Dame Elizabeth Blackadder DBE, RA, RSA, RSW, RGI (1931-2021)

25 August 2021

Dame Elizabeth Blackadder DBE, RA, RSA, RSW, RGI was born in Falkirk in 1931. She studied at ECA from 1949 until 1954 under Robert Henderson Blyth and William Gillies inter alia and earned travelling scholarships to southern Europe and Italy. In 1956 she married artist and fellow Scottish Gallery exhibitor John Houston and began teaching in Edinburgh. She taught at Edinburgh College of Art from 1962 until her retirement in 1986. One of Scotland’s greatest artists, she also garners recognition and success in London. In 1972, Blackadder was elected member of the Royal Scottish Academy, Edinburgh and in 1976 she gained entry at the Royal Academy, London – the first woman to be elected into both institutions. In 2001, Elizabeth was made the first female Artist Limner by HRH The Queen, a position within the Royal Household unique to Scotland. One decade later, in 2011 (the year she turned 80) a major retrospective of her work opened at the National Galleries of Scotland.

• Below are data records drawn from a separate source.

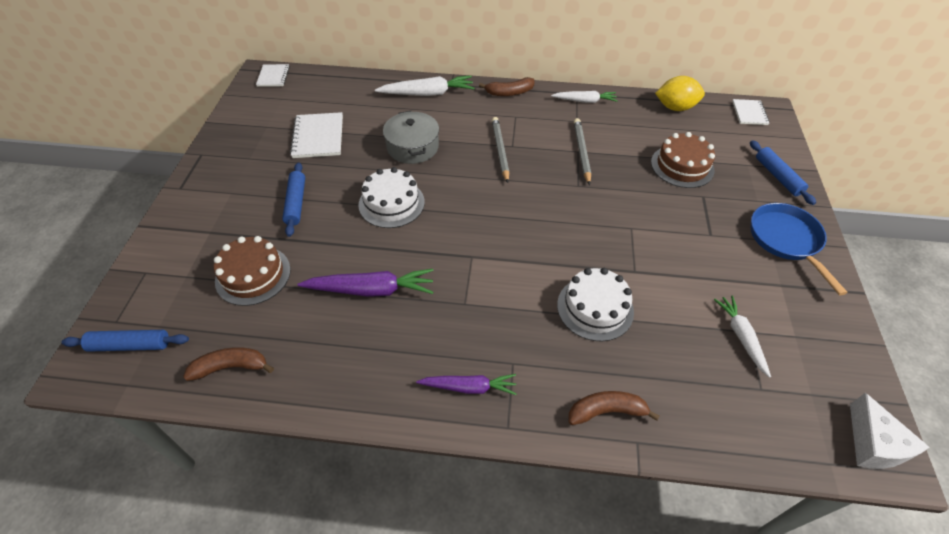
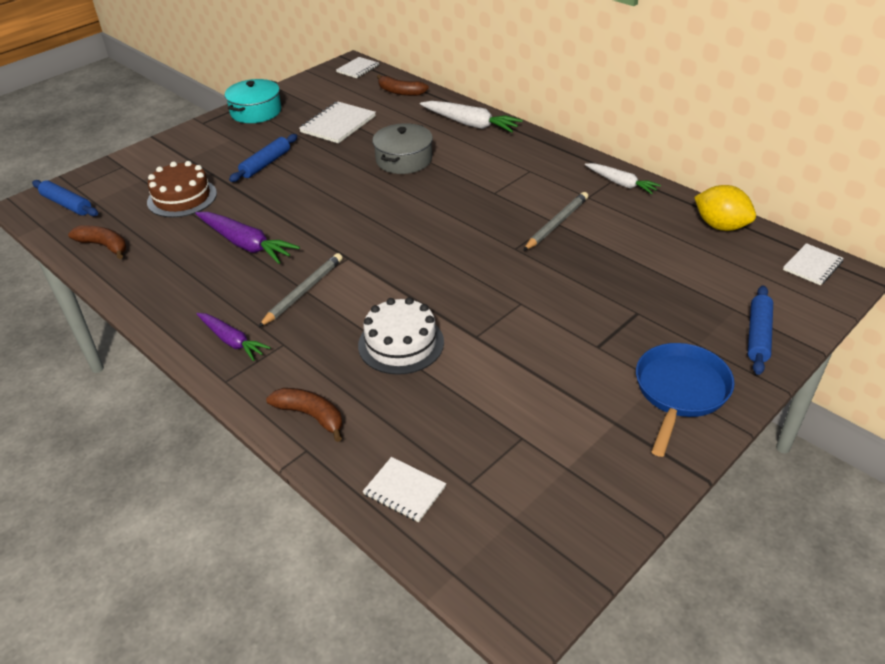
camera: 40 degrees right, 10 degrees down
white cake [359,167,425,228] -> none
brown banana [479,77,535,96] -> brown banana moved to [377,74,429,96]
grey pencil [492,117,509,183] -> grey pencil moved to [259,253,343,327]
brown cake [651,132,715,188] -> none
white carrot [714,295,771,378] -> none
white cheese [850,393,929,469] -> none
none -> turquoise pot [225,79,281,123]
none -> white notebook [363,457,446,522]

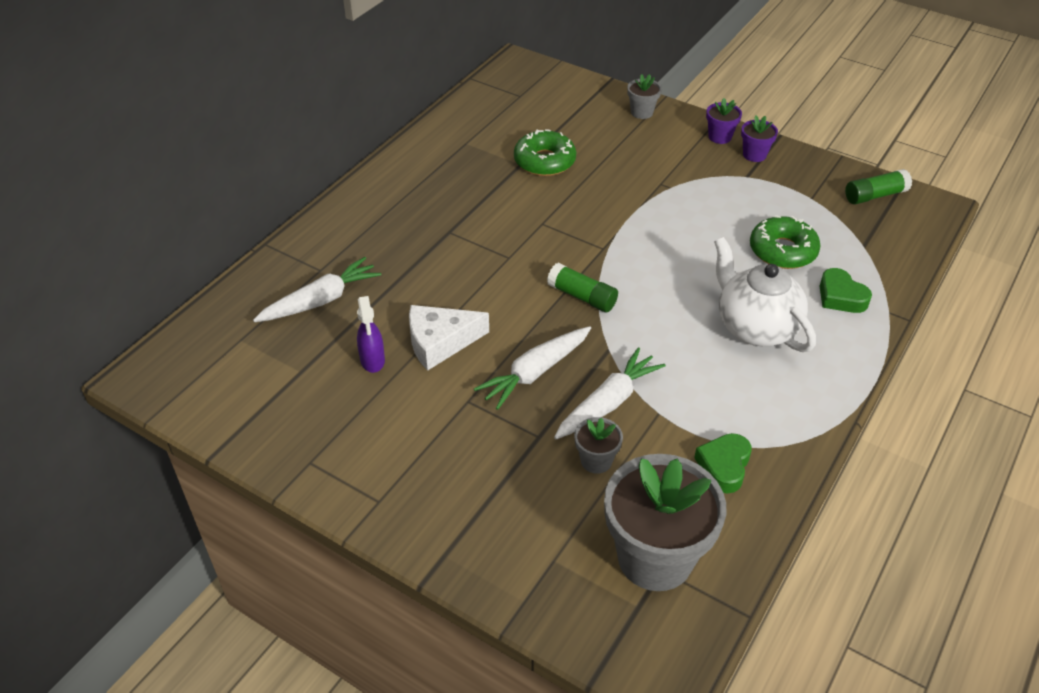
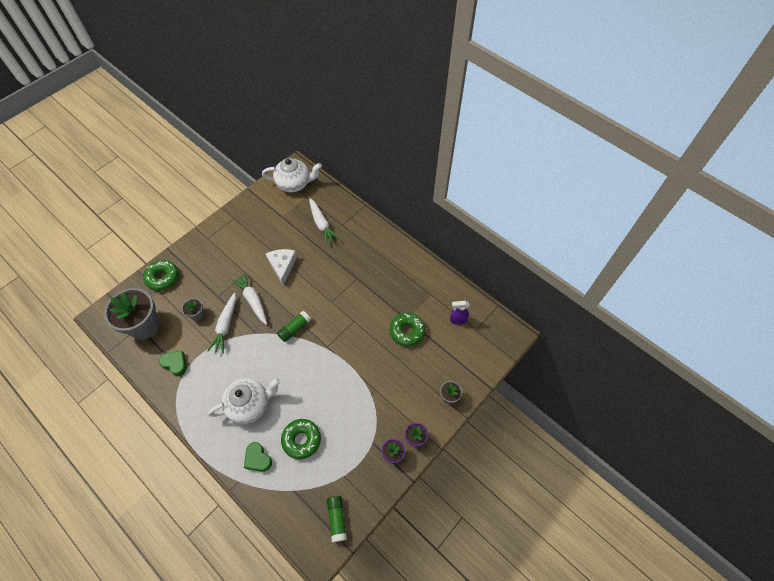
camera: 100 degrees right, 15 degrees up
purple spray bottle [357,296,385,373] -> purple spray bottle moved to [450,301,469,325]
white carrot [554,347,666,439] -> white carrot turned 45 degrees clockwise [208,293,236,354]
green heart [819,268,872,313] -> green heart turned 105 degrees counterclockwise [244,442,272,472]
none -> green donut [143,260,179,291]
none -> white teapot [262,158,322,192]

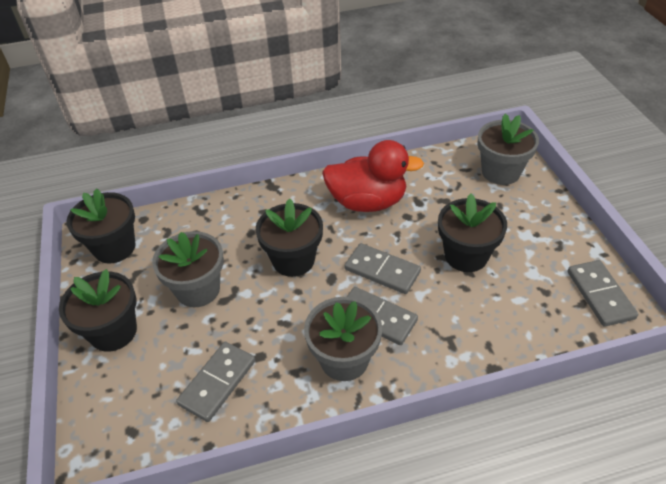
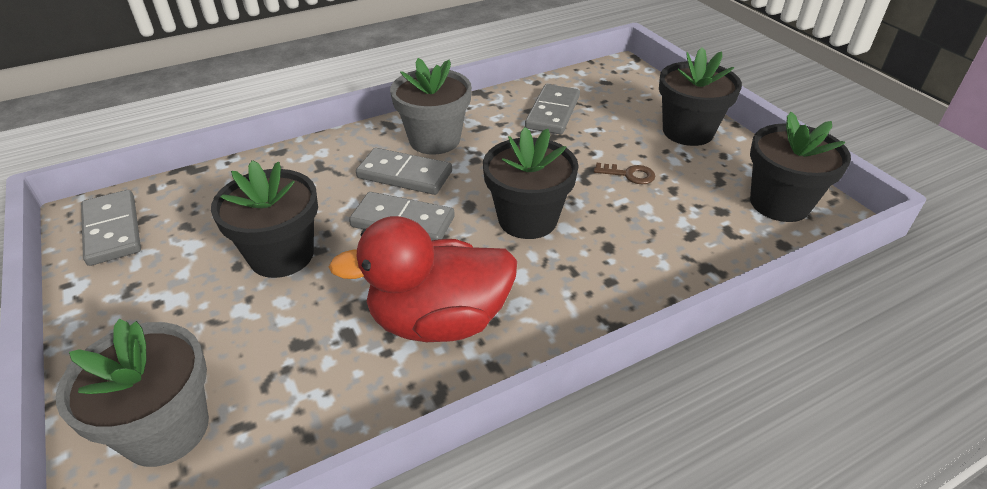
camera: 165 degrees right, 5 degrees down
grey flower pot [152,231,224,307] -> brown key [594,163,655,184]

Elizabeth Blackadder, 1978

Dame Elizabeth Blackadder is perhaps best known for her detailed yet lyrical watercolours of flowers, ‘table-top’ compositions using Oriental objects and her beloved cats. Trips to Japan and Venice and a greater emphasis on oil can be seen in landscape and townscape pieces as well as important still life series using decorated tins and boxes arranged with exotic fish, fruit and vegetables.

Flower Studies - Lilies, Pink Cistus, Vinca, Codonopsis, Acanthus and Kniphofia,1990-91, watercolour, 55 x 78 cm

I knew Elizabeth Blackadder all my life. ‘The Houstons’ moved from London Street to Queen’s Crescent in 1963 and I lived ‘over the park’ in McLaren Road. My father was a colleague of her and her husband John Houston's in the Drawing and Painting Department at The College (Edinburgh College of Art). A rather rough form of lawn tennis was played in the park, and John and Elizabeth were a formidable doubles partnership, emerging in their whites from their back gate. Grown-up parties came and went before I got to know Elizabeth as an adult when I started working in The Scottish Gallery in 1983 and it was my particular pleasure to work with her and John over many, many exhibitions. The arrangement was often made over a lunch at the Kweilin Chinese restaurant, over the road from the Gallery’s current location in Dundas Street, a simple confirmatory letter all the contract required.

Guy Peploe
Elizabeth Blackadder, A Fife Farm near Burntisland, c.1952, ink on paper, 33 x 45 cm

Her exhibitions were great events, normally held during The Festival and of huge importance to the Gallery, commercially and reputationally. In the latter years, particularly after John died in 2008, and when laterally illness robbed her of her ability to work, I continued to see her and continue representation, looking to fulfil the plans she and John had made for the future. She was a charming, rather other-worldly person, a kind woman with a unique talent whose legacy is her extraordinary oeuvre.

Guy Peploe

John Houston and Elizabeth Blackadder, 1945

I met Elizabeth Blackadder and her husband John Houston when I first started working at the gallery in 1997. They were both down to earth, friendly, astute, practical artists - immersed in the studio practice and ‘getting on with art’. Elizabeth was extremely shy and unassuming - she was happiest at home with John sharing a passion for their garden, cooking and working in their separate studios.

Christina Jansen
Elizabeth Blackadder, Purple Table with Orange Dish, oil on canvas, 102 x 111 cm

Elizabeth drew and painted every. She took inspiration from her home and garden and absorbed the world around her, taking pleasure in the simple things. By sheer talent rather than design she became an icon and her work is so much more than cats and flowers. Her retrospective at the RSA (in 2011) revealed an artist with an enigmatic eye for composition and conceptual mind. Her art is loved by a nation. Elizabeth Blackadder will be missed greatly.